◆ Saved data entries

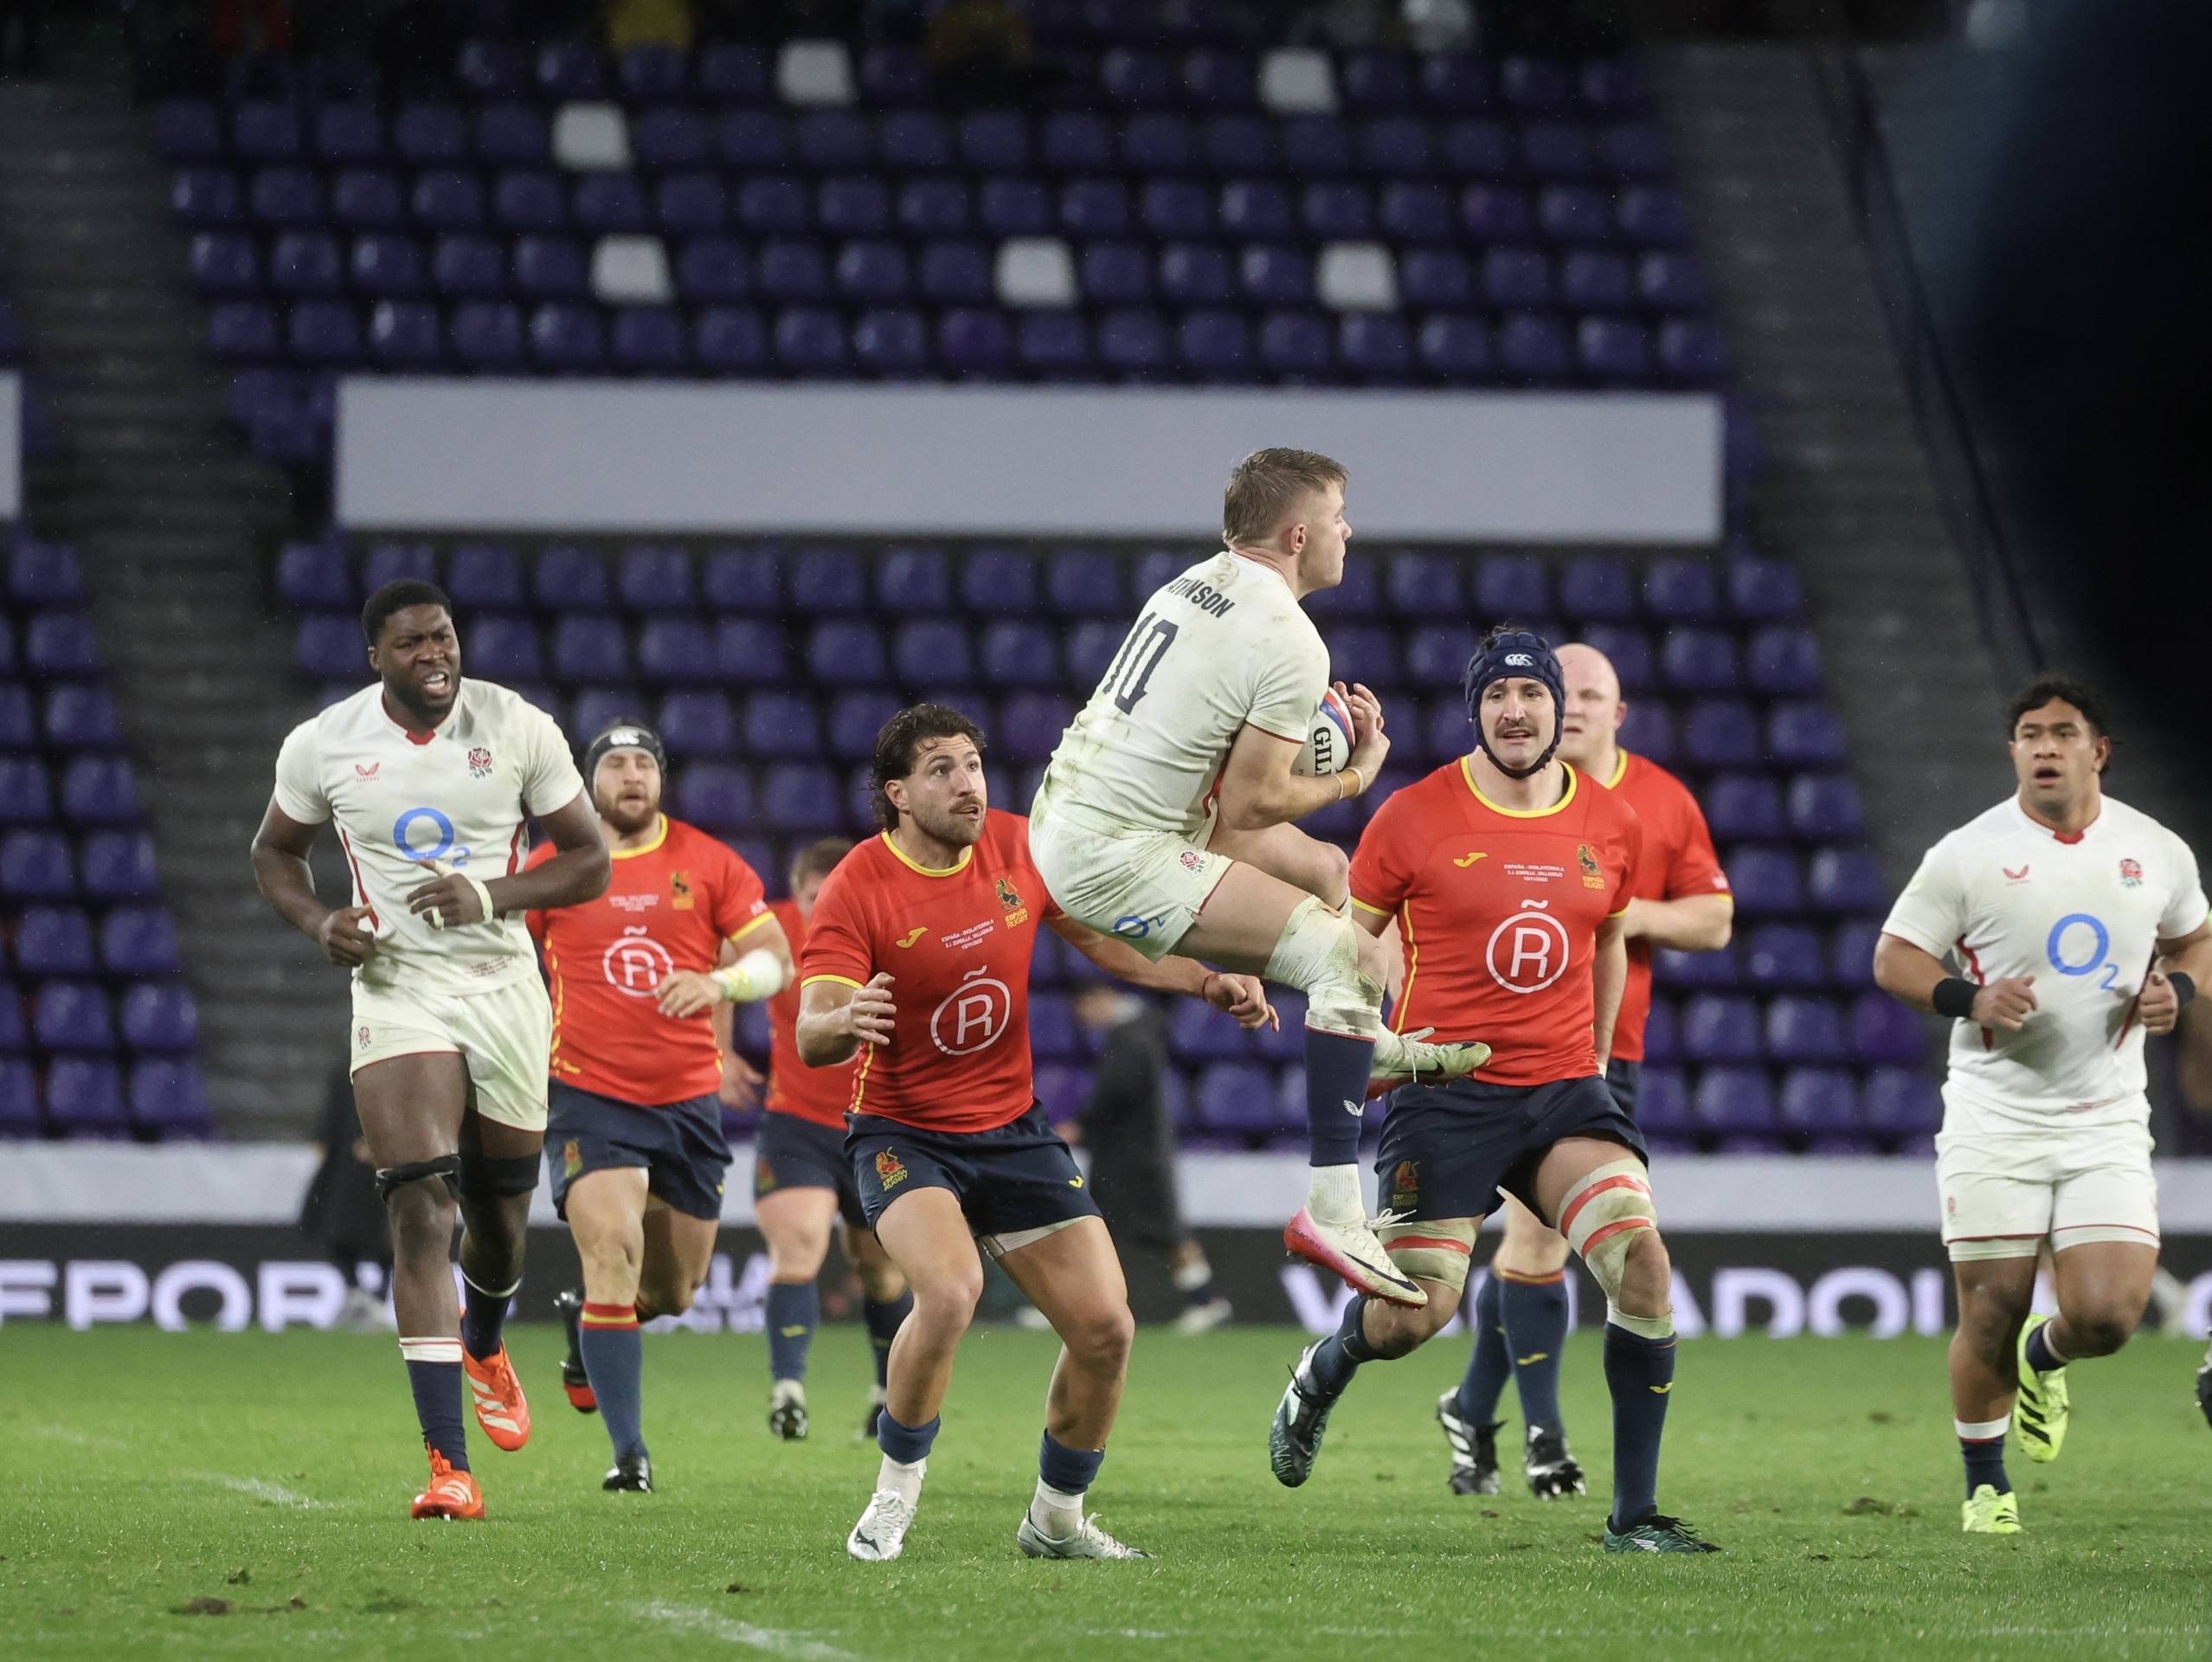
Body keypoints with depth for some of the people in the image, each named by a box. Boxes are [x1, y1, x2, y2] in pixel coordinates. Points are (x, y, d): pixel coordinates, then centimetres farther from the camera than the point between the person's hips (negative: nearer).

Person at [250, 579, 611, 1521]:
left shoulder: (518, 730, -5)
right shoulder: (323, 746, -4)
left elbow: (589, 862, 1)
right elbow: (275, 852, 13)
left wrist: (491, 895, -17)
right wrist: (318, 923, -8)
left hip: (504, 986, 2)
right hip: (397, 992, -2)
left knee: (499, 1215, 15)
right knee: (421, 1214, -16)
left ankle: (484, 1346, 53)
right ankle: (448, 1465, -19)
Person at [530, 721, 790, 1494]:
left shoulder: (709, 864, 4)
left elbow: (778, 961, 0)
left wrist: (722, 982, -20)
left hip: (688, 1101, 3)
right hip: (588, 1099, -3)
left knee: (674, 1290, 11)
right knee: (613, 1254, -21)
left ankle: (586, 1322, 47)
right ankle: (629, 1453, -18)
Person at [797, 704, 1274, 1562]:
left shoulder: (1020, 846, -3)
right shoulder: (857, 889, -17)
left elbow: (1105, 940, 11)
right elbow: (811, 1039, -25)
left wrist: (1210, 984, -2)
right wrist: (844, 1022, -49)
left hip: (1011, 1129, 5)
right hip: (903, 1135, -5)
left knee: (1105, 1328, -3)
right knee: (950, 1291, -32)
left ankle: (1057, 1520, 21)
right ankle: (892, 1506, -13)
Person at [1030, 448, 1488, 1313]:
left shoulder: (1197, 582, 10)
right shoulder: (1290, 643, -17)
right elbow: (1250, 804, -14)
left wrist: (1319, 722, 17)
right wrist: (1352, 779, 3)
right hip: (1114, 859, -10)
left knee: (1322, 870, 25)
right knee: (1349, 954, -16)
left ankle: (1370, 1045, 51)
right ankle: (1333, 1210, -19)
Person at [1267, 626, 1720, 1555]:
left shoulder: (1611, 826, 7)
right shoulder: (1414, 819, -5)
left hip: (1563, 1089, 3)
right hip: (1444, 1089, -3)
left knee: (1639, 1255, -18)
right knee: (1420, 1311, -9)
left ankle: (1635, 1513, -10)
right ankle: (1325, 1371, 30)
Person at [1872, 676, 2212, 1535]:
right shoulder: (1968, 854, -5)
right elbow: (1893, 958, 0)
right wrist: (1971, 997, -18)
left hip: (2107, 1122, 2)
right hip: (1995, 1120, -2)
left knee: (2107, 1316, -11)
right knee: (1990, 1316, -1)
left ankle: (2044, 1357, 26)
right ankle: (1986, 1486, 22)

◆ About this exercise
When a line above includes the word "shoulder", please list that line.

◆ Solved exercise
left shoulder: (518, 730, -5)
right shoulder: (323, 746, -4)
left shoulder: (709, 864, 4)
left shoulder: (1020, 846, -3)
right shoulder: (857, 889, -17)
left shoulder: (1197, 582, 10)
right shoulder: (1290, 643, -17)
left shoulder: (1611, 826, 7)
right shoulder: (1414, 819, -5)
right shoulder: (1968, 854, -5)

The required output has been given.